With CloudProxy, we were able to create a proxy pool and get a random proxy IP to avoid IP address blocking. However, our cloud-based web scraper has a few limitations. Let's take a closer look.

CloudProxy Limitations

A significant downside of using CloudProxy for scraping is the request blocking of the IP address type. Since CloudProxy uses cloud providers to create proxy servers, the proxy IP address is classified as a data center. This IP address type has a low trust score with websites and antibots, as regular users don't browse the internet with this IP type.

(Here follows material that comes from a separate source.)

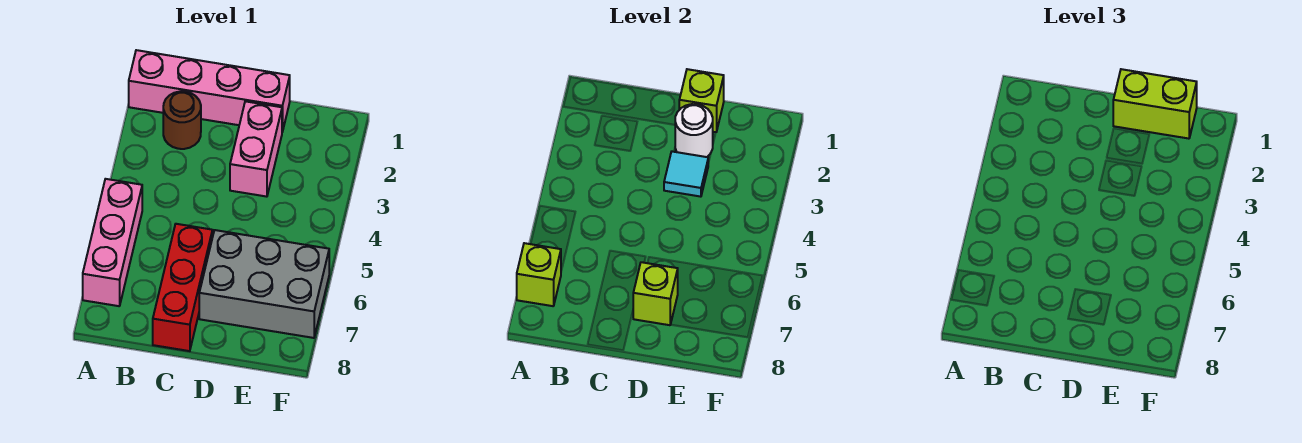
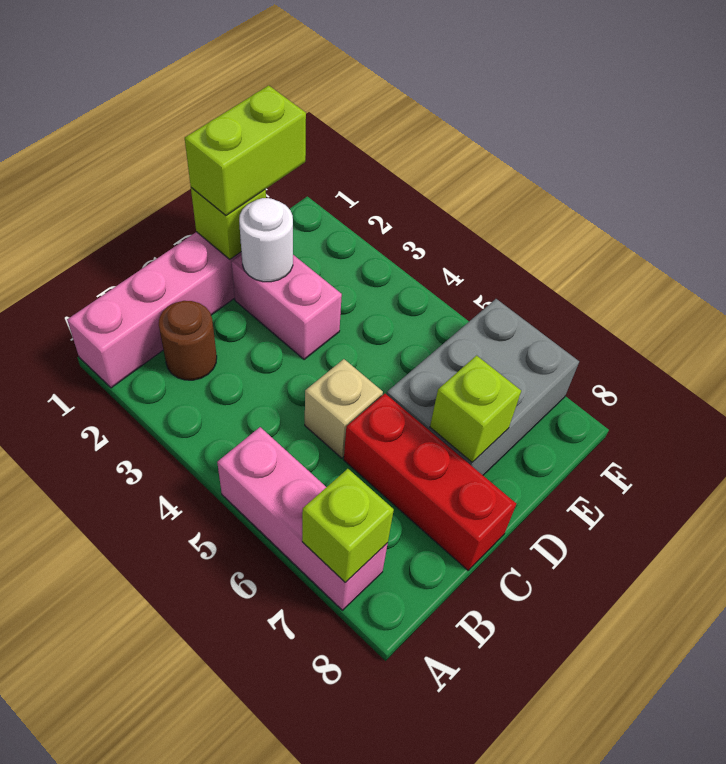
none -> tan 1x1 brick [305,359,383,458]
cyan 1x1 tile [664,152,708,197] -> none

CloudProxy provides an IP addresses pool to avoid IP restrictions, such as throttling and blocking. However, highly protected websites often challenge requests with CAPTCHAs if the traffic is suspected. For example, let's attempt to scrape leboncoin.fr using CloudProxy:

import httpx
import random

def random_proxy():
    """get a random proxy from CloudProxy"""
    ips = httpx.get("http://localhost:8000").json()
    return random.choice(ips['ips'])

proxy = random_proxy()

response = httpx.get("https://www.leboncoin.fr/", proxies=proxy)
print(response)
"<Response [403 Forbidden]>"

As we can see from the response status code, the request is blocked. Leboncoin has suspected our data center IP address and required us to solve a Datadome challenge:

captcha challenge page on leboncoin.fr — CloudProxy scraping blocking

Let's have a look at a more efficient proxy solution to avoid blocking!

Proxies With ScrapFly

ScrapFly is a web scraping API with residential proxies from over 50+ countries, which allows for avoiding IP throttling and blocking while also allowing for scraping from almost any geographical location.

ScrapFly provides web scraping, screenshot, and extraction APIs for data collection at scale.

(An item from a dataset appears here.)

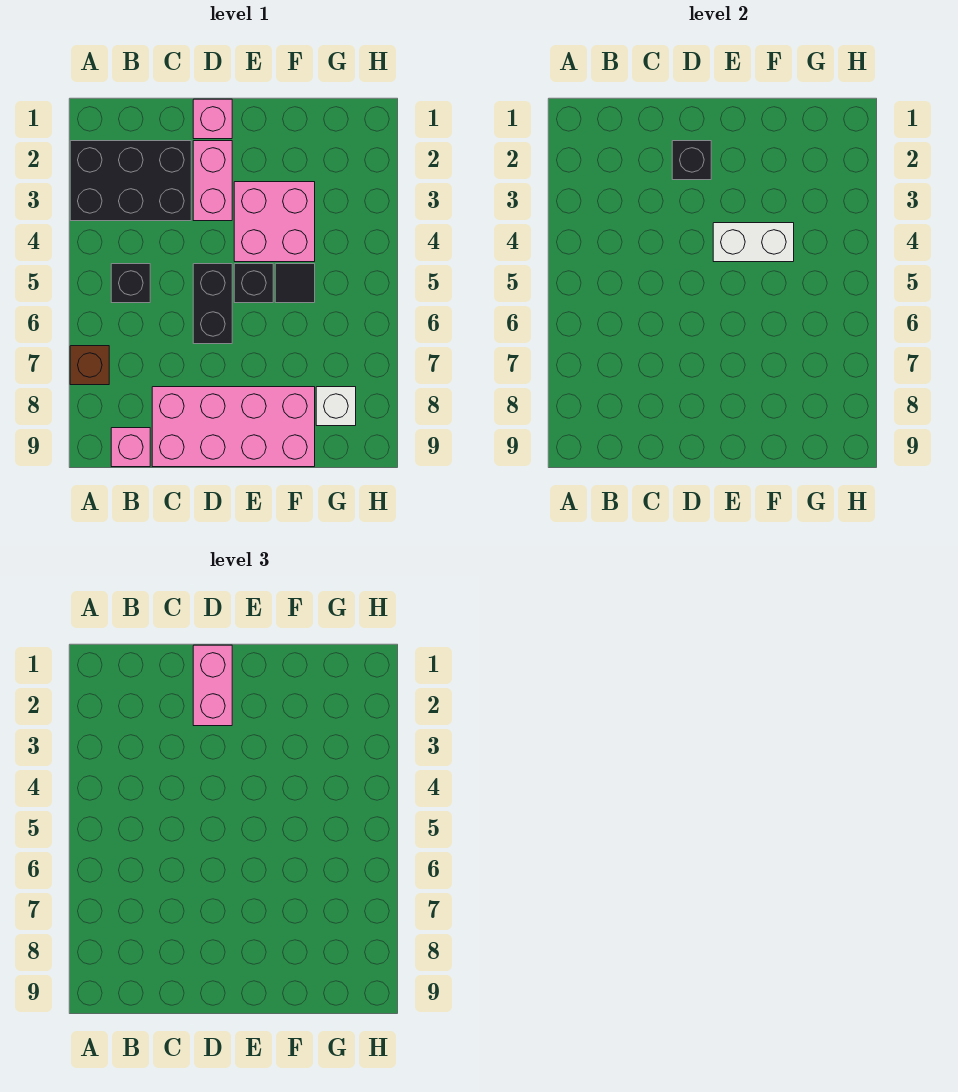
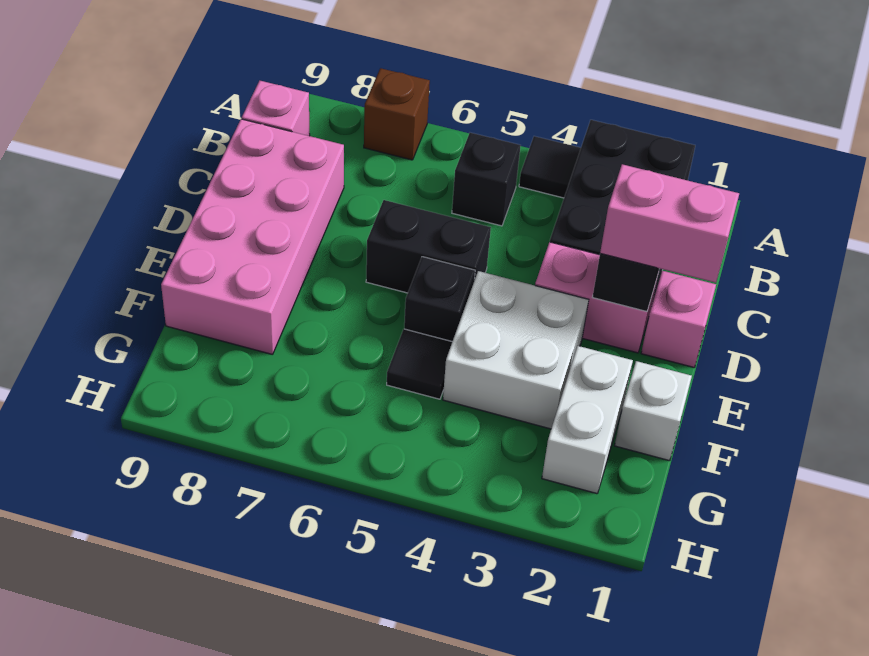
none -> black 1x1 tile [519,136,581,198]
pink 2x2 brick [234,182,315,262] -> white 2x2 brick [443,271,589,429]
white 1x2 brick [713,223,794,262] -> white 1x2 brick moved to [542,346,633,494]
white 1x1 brick [316,387,356,426] -> white 1x1 brick moved to [615,361,692,461]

Anti-bot protection bypass - scrape web pages without blocking!
Rotating residential proxies - prevent IP address and geographic blocks.
JavaScript rendering - scrape dynamic web pages through cloud browsers.
Full browser automation - control browsers to scroll, input and click on objects.
Format conversion - scrape as HTML, JSON, Text, or Markdown.
Python and Typescript SDKs, as well as Scrapy and no-code tool integrations.

Here is how we can use ScrapFly proxies to avoid web scraping blocking. All we have to do is select a proxy pool and enable the asp argument:

from scrapfly import ScrapeConfig, ScrapflyClient, ScrapeApiResponse

scrapfly = ScrapflyClient(key="Your ScrapFly API key")

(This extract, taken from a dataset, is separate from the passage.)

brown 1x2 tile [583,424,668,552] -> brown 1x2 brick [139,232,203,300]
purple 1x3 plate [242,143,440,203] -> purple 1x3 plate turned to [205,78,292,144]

api_response: ScrapeApiResponse = scrapfly.scrape(
    ScrapeConfig(
        # target website URL
        url="https://www.leboncoin.fr",
        # select a proxy pool (residential or datacenter)
        proxy_pool="public_residential_pool",
        # Set the proxy location to a specific country
        country="FR",        
        # JavaScript rendering, similar to headless browsers
        render_js=True,
        # Bypass anti scraping protection
        asp=True
    )
)
# Print the website's status code
print(api_response.upstream_status_code)
"200"

Try for FREE! More on Scrapfly

FAQ

Let's wrap this quick introduction to cloudproxy with some frequently asked questions about scraping with it

How much does CloudProxy cost?

Cloudproxy itself is free however you need access to at least 1 cloud provider to use it. Cloud providers have different pricing models but it starts at $5/mo.

How many IPs can I access with CloudProxy?

The number of IPs you can access depends on the number of added cloud providers however each IP is rotated which significantly increases the IP pool in practice.

What cloud providers does CloudProxy support?

Cloudproxy supports DigitalOcean, AWS, Google Cloud, Hetzner currently and has Azure, Scaleway and Vultr support planned for future releases.